> [HOW TO COMPLETE THIS TASK]: Repeat every one of the lines below word for word, leaving out the pictures.

> [RECORDS FOR PROCESSING]:
□ □ □

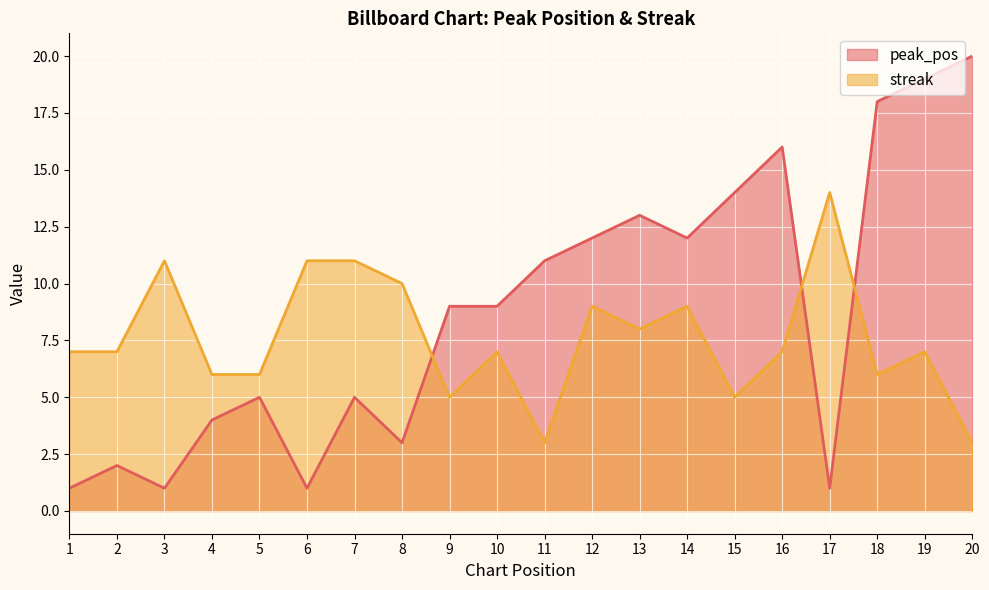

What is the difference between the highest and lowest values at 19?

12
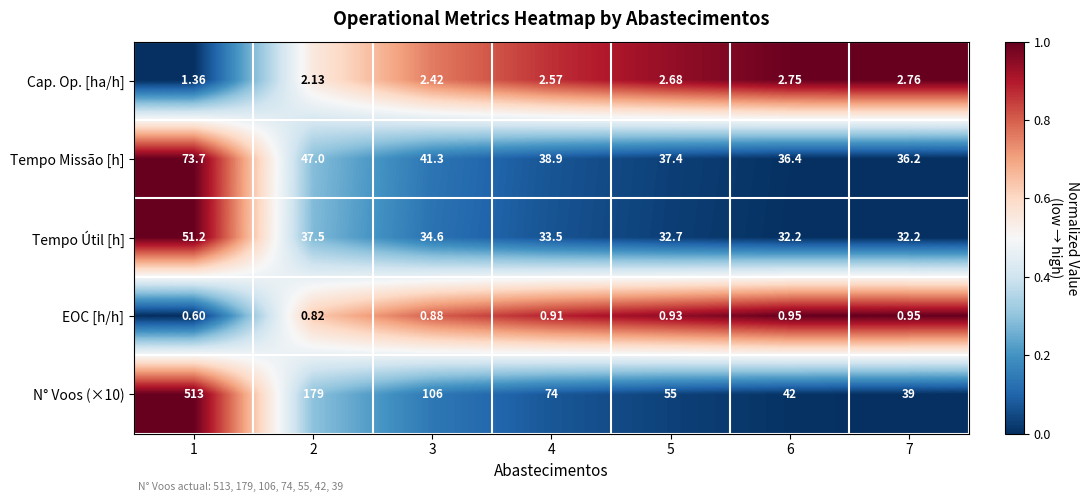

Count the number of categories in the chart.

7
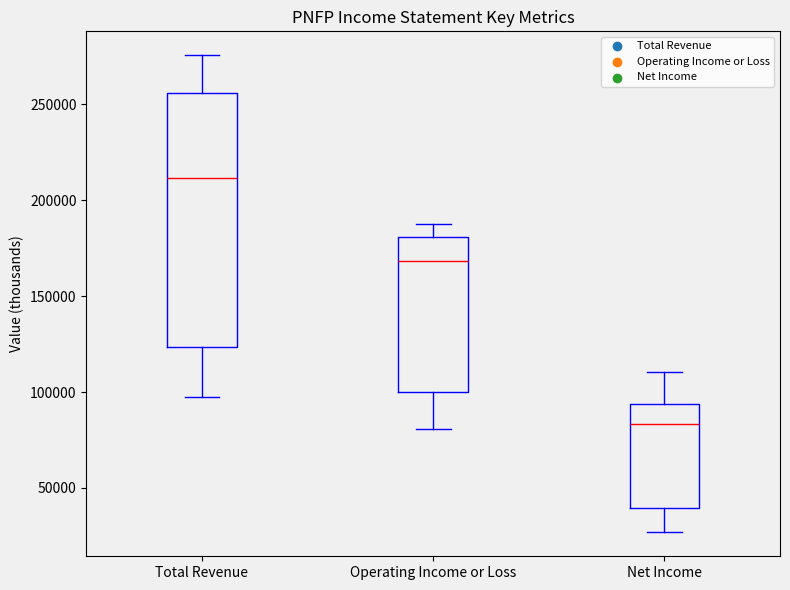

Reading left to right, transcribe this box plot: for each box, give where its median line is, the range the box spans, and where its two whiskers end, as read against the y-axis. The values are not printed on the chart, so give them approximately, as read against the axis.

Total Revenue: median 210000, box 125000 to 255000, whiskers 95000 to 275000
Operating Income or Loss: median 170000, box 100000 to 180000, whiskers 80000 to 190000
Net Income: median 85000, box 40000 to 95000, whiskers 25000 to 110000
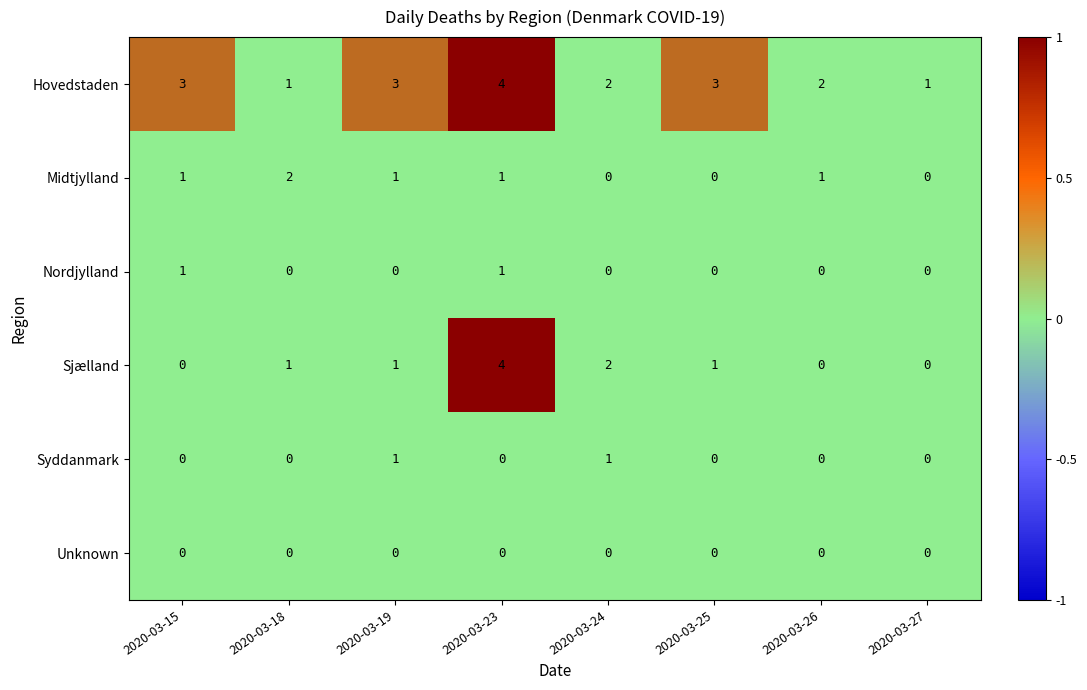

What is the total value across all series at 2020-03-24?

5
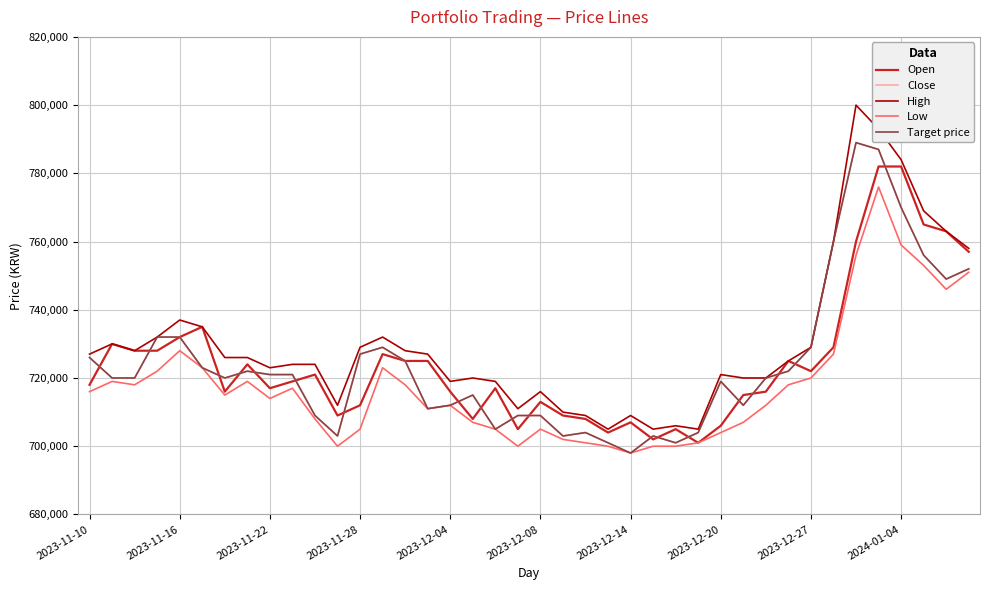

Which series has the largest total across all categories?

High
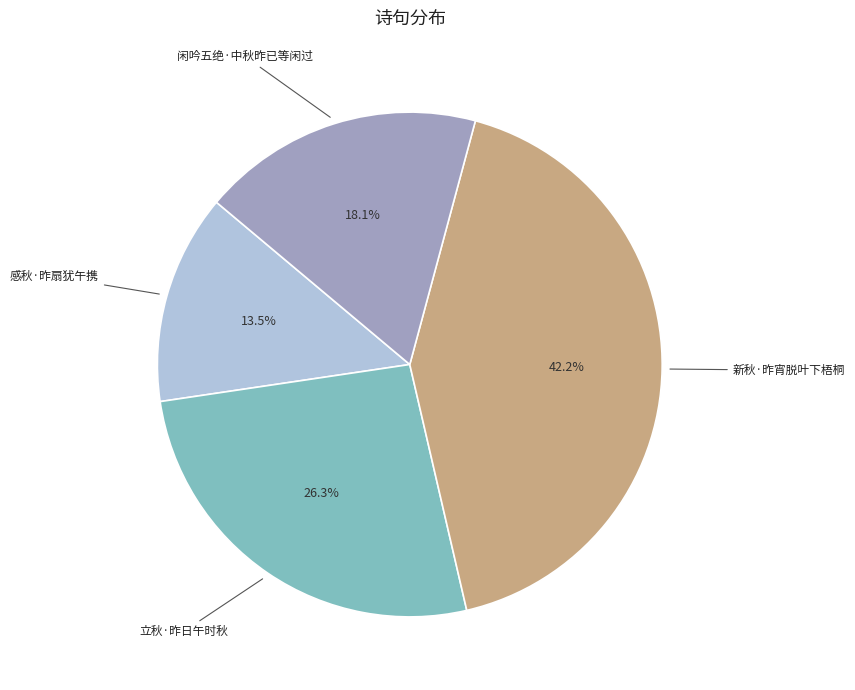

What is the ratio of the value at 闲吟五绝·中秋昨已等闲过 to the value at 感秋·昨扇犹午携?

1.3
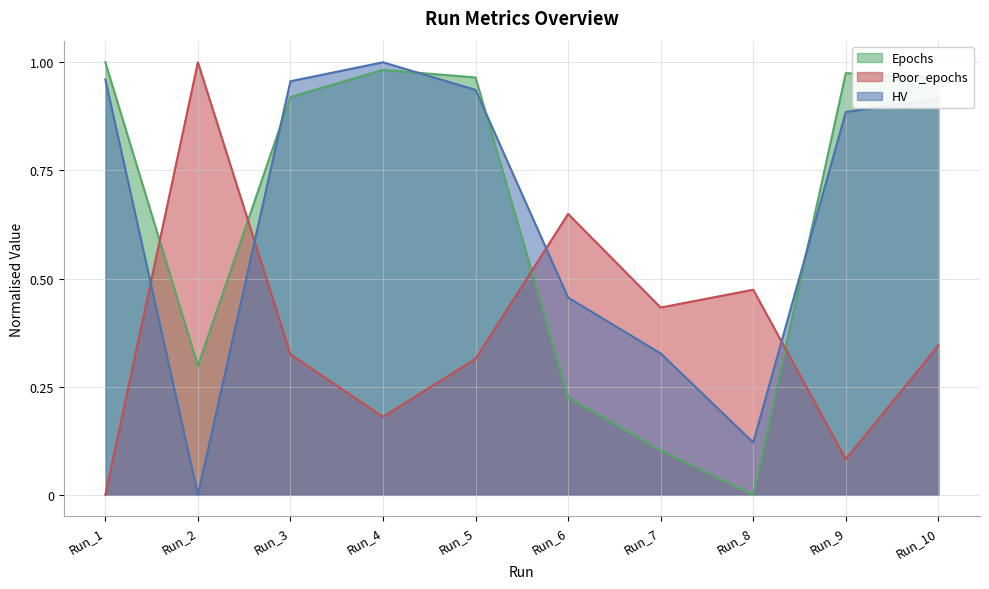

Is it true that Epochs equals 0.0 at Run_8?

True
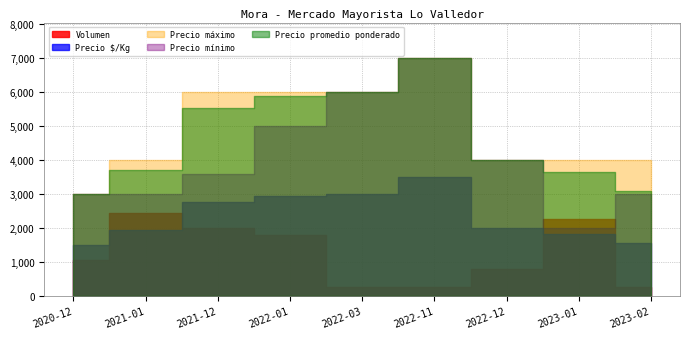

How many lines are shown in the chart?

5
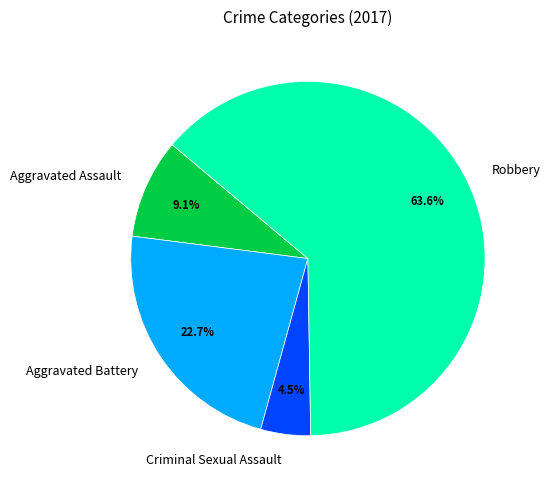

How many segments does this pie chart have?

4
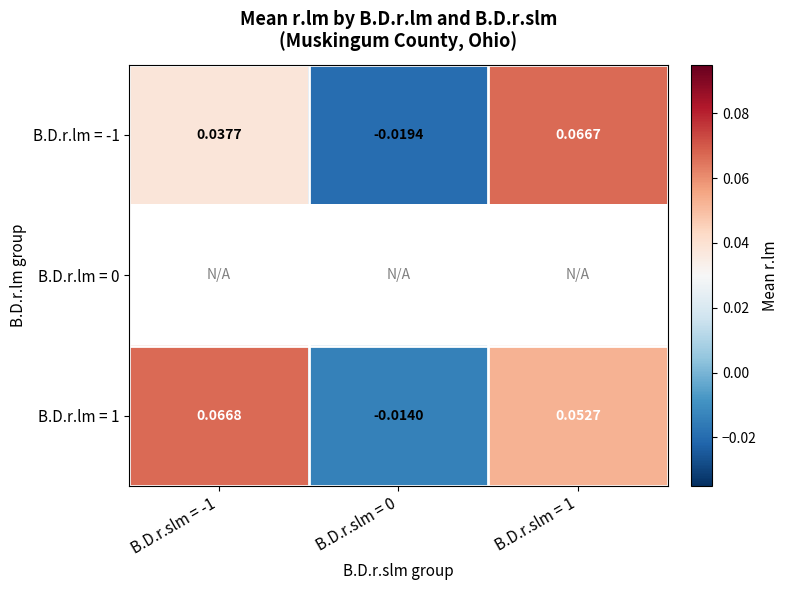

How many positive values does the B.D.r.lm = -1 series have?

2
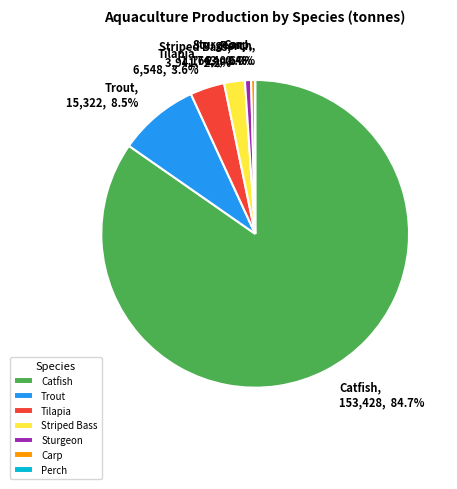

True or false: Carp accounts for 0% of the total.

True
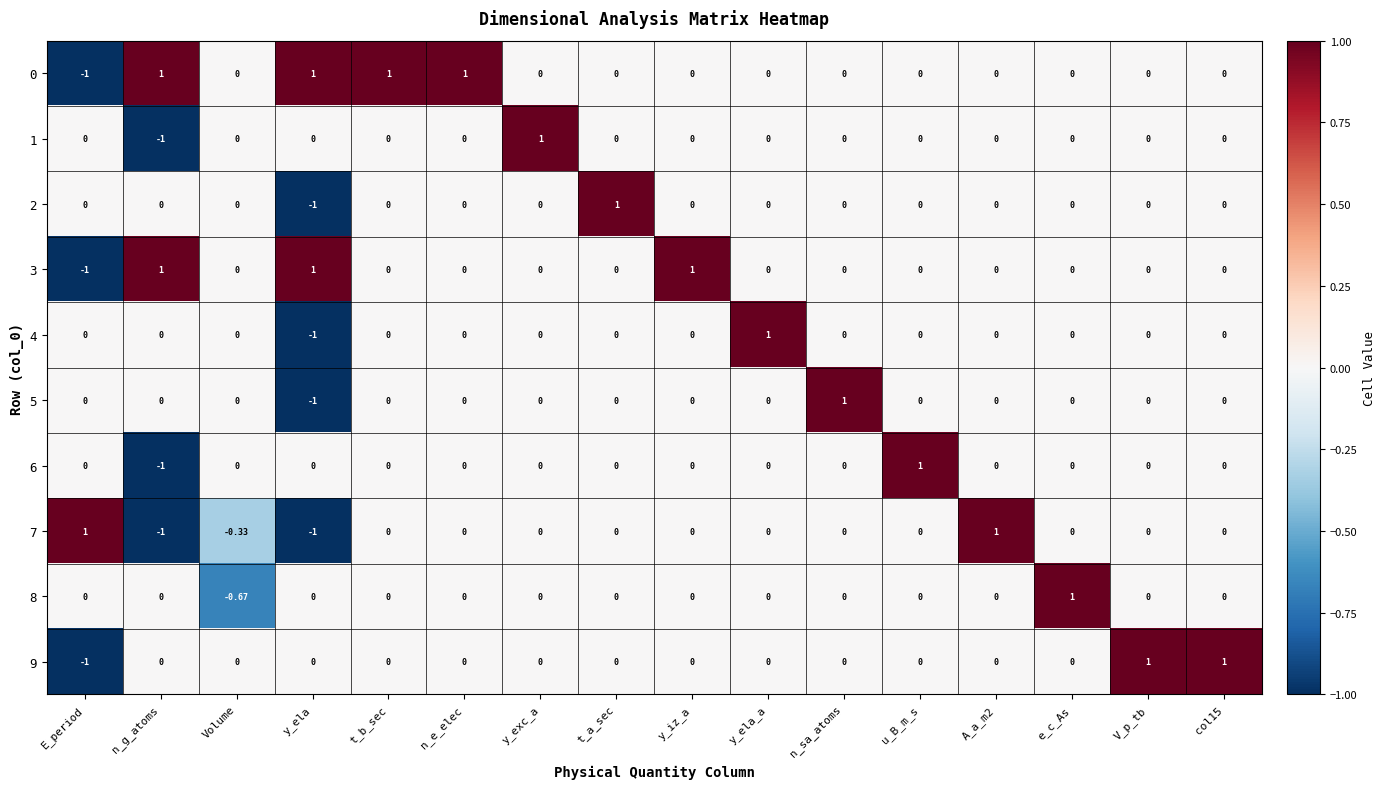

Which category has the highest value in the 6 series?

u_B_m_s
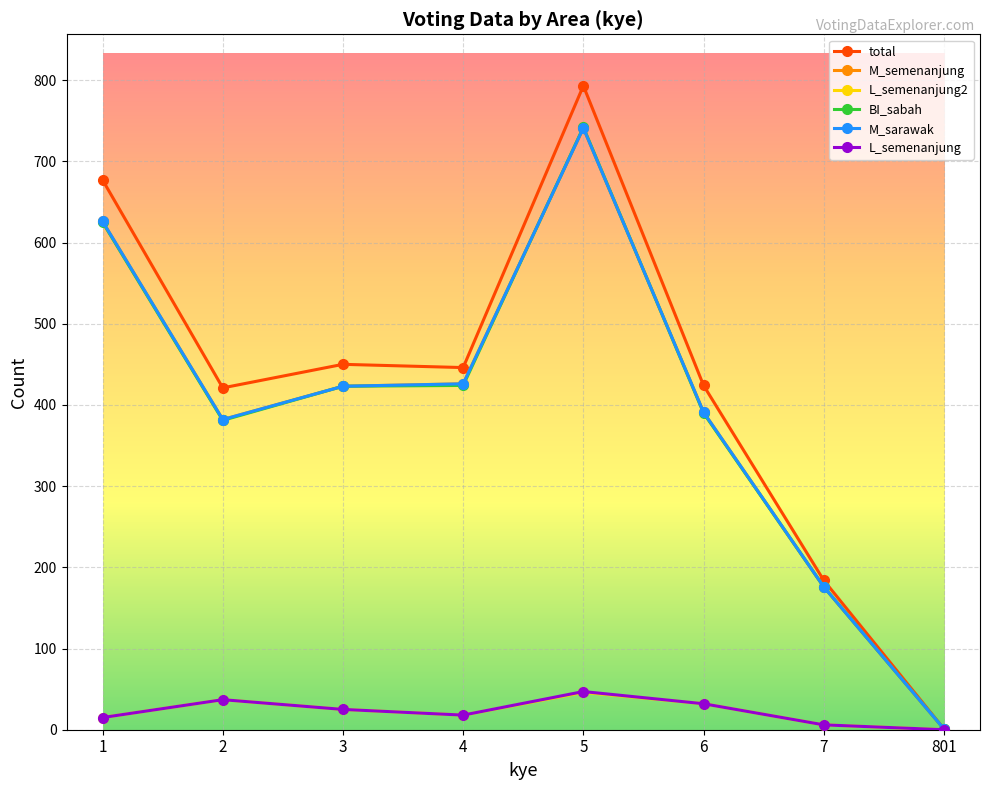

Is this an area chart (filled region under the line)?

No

□ □ □

> [EXERCISE SOLUTION]:
What is the difference between the highest and lowest values at 19?

12

Count the number of categories in the chart.

7

Reading left to right, transcribe this box plot: for each box, give where its median line is, the range the box spans, and where its two whiskers end, as read against the y-axis. The values are not printed on the chart, so give them approximately, as read against the axis.

Total Revenue: median 210000, box 125000 to 255000, whiskers 95000 to 275000
Operating Income or Loss: median 170000, box 100000 to 180000, whiskers 80000 to 190000
Net Income: median 85000, box 40000 to 95000, whiskers 25000 to 110000

What is the total value across all series at 2020-03-24?

5

Which series has the largest total across all categories?

High

What is the ratio of the value at 闲吟五绝·中秋昨已等闲过 to the value at 感秋·昨扇犹午携?

1.3

Is it true that Epochs equals 0.0 at Run_8?

True

How many lines are shown in the chart?

5

How many segments does this pie chart have?

4

How many positive values does the B.D.r.lm = -1 series have?

2

True or false: Carp accounts for 0% of the total.

True

Which category has the highest value in the 6 series?

u_B_m_s

Is this an area chart (filled region under the line)?

No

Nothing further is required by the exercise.